The two songs Slash refused to play for years: “I did get sick”

For some artists, there’s a real danger that comes with getting too popular. Anyone’s art should be fun for them at the end of the day, and once they start hearing their songs pop up in commercials or being used as memes, some of that initial connection that they had with their songs is lost forever. Although Slash has had to deal with many pieces of Guns N’ Roses’ catalogue getting used in football stadiums ever since the 2000s, there are only a handful of songs that he couldn’t bear to put on when he took the stage.

Granted, having too many great songs in one’s old band is hardly a bad problem to have. Most people can only hope to make an album with half as many good songs as Appetite for Destruction, and combing through the entire record, it almost reads like a diary of the band’s history together and the road that they had to take to make it out of the gutter and into the big leagues with bands like The Rolling Stones.

And while Slash was more likely to lean on the tougher rock and roll songs, the ballads were always going to be the tracks people remembered. ‘Think About You’ was the more earnest version of a love song that they had in their arsenal, but that was never going to beat ‘Sweet Child O’ Mine’ in listeners’ hearts, especially when Slash started off that signature circus melody that he came up with.

But no matter how much Slash has problems with that song, it’s still at the top of his setlist for a reason.
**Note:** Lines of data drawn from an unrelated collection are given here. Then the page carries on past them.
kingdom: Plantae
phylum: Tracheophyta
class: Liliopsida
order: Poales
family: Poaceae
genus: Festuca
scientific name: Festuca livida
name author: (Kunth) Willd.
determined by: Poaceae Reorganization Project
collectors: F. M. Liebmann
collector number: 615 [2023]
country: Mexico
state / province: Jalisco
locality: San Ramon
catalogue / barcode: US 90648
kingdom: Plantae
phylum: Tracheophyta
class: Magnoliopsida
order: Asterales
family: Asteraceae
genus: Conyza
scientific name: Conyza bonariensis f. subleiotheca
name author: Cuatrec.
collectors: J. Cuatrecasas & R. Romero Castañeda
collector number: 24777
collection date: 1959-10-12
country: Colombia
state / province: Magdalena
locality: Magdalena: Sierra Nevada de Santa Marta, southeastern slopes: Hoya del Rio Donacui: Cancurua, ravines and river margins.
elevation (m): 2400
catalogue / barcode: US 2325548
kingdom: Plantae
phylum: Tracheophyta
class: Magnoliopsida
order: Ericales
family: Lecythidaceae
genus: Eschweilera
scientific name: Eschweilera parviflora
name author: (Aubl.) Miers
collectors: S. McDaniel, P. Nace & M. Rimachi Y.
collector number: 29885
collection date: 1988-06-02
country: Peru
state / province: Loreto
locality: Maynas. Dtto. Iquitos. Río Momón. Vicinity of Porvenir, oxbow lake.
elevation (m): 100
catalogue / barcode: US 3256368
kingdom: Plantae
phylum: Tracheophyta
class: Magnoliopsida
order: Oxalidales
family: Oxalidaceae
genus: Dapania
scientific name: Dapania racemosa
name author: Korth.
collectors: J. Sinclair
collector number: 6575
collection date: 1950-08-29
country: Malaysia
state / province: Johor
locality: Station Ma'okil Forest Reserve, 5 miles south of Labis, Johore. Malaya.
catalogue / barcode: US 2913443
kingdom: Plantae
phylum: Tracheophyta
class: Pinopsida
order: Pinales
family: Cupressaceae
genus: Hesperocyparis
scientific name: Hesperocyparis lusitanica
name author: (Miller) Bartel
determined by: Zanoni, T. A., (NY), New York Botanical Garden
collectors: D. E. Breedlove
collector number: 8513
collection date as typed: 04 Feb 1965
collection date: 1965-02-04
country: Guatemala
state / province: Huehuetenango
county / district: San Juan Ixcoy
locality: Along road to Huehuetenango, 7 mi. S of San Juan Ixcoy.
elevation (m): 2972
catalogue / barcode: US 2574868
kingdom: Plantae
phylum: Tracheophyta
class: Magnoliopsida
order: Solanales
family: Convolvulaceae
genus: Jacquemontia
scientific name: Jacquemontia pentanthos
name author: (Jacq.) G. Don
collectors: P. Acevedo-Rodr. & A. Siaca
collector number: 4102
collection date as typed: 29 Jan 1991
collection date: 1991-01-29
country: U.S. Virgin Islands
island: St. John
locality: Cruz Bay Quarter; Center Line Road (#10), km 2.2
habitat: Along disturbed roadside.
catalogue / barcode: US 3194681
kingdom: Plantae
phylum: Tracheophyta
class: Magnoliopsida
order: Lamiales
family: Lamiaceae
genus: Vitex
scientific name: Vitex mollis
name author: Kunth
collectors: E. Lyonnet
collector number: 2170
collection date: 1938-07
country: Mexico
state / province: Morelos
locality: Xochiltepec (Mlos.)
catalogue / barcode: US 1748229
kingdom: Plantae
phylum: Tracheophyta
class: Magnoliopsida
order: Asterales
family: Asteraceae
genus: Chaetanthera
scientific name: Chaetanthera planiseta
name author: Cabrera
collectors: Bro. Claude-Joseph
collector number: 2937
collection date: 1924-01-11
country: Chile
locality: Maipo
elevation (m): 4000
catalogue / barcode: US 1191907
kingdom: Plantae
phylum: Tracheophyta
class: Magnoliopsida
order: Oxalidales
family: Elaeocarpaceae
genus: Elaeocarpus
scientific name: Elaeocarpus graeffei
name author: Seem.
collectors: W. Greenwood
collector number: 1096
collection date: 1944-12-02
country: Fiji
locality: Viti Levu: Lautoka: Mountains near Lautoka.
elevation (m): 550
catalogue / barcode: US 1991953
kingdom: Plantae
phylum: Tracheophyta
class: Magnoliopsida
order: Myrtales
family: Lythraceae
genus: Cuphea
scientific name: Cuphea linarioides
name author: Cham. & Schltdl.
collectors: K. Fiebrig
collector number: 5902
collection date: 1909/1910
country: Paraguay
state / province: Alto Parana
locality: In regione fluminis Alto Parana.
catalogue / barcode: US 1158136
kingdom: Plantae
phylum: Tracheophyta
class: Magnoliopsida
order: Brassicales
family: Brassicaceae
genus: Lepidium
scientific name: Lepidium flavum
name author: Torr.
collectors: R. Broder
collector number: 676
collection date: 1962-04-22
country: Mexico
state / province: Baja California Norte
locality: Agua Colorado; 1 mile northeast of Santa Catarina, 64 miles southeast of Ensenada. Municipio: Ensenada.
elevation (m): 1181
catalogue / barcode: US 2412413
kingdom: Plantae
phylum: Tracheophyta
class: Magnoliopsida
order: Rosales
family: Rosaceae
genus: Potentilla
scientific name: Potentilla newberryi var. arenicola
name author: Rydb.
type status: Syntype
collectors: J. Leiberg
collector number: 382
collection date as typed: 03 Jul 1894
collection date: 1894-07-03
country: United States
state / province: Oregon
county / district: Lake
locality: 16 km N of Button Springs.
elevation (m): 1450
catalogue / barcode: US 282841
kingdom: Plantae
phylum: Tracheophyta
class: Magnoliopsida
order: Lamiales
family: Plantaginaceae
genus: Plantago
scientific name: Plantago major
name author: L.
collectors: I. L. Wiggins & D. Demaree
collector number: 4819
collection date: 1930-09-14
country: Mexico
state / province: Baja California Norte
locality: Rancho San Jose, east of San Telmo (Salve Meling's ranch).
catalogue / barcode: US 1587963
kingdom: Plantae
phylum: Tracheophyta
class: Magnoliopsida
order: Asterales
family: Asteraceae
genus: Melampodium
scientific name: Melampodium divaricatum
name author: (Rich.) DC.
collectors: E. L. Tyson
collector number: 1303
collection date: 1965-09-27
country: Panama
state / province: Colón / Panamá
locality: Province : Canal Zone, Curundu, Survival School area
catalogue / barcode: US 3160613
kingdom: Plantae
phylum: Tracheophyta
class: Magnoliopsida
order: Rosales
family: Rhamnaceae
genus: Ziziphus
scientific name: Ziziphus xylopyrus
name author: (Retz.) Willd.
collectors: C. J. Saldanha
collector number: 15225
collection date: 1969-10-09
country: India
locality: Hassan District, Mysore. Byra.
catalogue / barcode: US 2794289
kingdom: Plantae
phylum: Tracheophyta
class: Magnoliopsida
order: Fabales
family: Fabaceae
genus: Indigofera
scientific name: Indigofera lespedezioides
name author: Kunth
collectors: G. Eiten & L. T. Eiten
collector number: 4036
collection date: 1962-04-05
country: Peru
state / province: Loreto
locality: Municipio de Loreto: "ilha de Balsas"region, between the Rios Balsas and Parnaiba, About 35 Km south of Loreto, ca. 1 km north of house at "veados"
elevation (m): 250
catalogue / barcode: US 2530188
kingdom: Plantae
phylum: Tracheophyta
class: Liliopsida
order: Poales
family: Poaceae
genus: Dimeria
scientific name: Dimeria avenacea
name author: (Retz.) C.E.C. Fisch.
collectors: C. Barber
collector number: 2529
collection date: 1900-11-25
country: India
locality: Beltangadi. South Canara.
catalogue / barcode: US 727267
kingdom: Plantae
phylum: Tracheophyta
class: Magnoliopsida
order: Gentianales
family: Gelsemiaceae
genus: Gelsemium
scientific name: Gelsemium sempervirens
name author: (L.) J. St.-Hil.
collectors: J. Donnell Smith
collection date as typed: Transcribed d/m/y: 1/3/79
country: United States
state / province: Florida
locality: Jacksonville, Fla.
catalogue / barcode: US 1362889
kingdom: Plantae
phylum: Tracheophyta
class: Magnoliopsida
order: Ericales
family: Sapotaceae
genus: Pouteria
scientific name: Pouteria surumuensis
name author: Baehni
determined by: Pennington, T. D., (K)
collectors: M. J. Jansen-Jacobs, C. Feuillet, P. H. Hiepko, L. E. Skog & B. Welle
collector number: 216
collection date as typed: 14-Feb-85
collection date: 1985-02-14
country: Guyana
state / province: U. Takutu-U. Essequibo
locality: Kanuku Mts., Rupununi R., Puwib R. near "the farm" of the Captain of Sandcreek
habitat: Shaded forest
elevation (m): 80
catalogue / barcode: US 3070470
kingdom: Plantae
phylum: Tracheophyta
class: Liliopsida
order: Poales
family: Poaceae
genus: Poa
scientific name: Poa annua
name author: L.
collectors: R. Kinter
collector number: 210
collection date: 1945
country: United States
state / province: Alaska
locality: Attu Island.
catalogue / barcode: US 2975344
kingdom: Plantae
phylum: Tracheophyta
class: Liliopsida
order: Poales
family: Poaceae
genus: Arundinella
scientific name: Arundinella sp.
Everyone loves it as the roaring emotional centrepiece from their debut, but some pieces of that record wear out their welcome after playing them one too many times and looking back on some of the content, ‘It’s So Easy’ was one of the songs that Slash could have done without after a while.

“The only time I think I’ve ever gotten sick of playing Guns and Roses songs.”

slash

This is strange because that tune should be right up his alley, considering what he loves about rock and roll. Everything is there, from the bluesy riffs to the short and sweet lyrical guitar solo, and it even had a dash of punk sprinkled in, but alongside that and ‘Mr Brownstone’, Slash saw himself becoming a caricature of that brand of rock and roll star rather than the real deal half the time.

When talking about those days, Slash said that the 2000s were the tipping point for him outgrowing those tunes, saying, “The only time I think I’ve ever gotten sick of playing Guns and Roses songs really was during – after having played them in Guns and Roses, and then in Snakepit, and then playing ‘It’s So Easy’ and ‘Brownstone’ in Velvet Revolver. Because even in clubs or whatever, where I have to go up and jam, those were like the standard songs that everybody knew and that everybody could sing. And I did get sick of playing those two songs.”

Not including makes sense given the history of that song and how Axl Rose used it against him, but it’s for the best that parts of ‘It’s So Easy’ remain in the past. The band were always supposed to be a touch controversial, but listening back to Rose slip in casual misogyny and treating the woman in the song like a sex object feels sleazy for all the wrong reasons today, even if the riffs are kickass.

But Slash’s decision to play something different also comes from wanting something more out of his setlist. For him, playing live was about not getting stuck in the past, and Slash always preferred to move forward rather than playing the role of the genre relic that most of his peers fell into.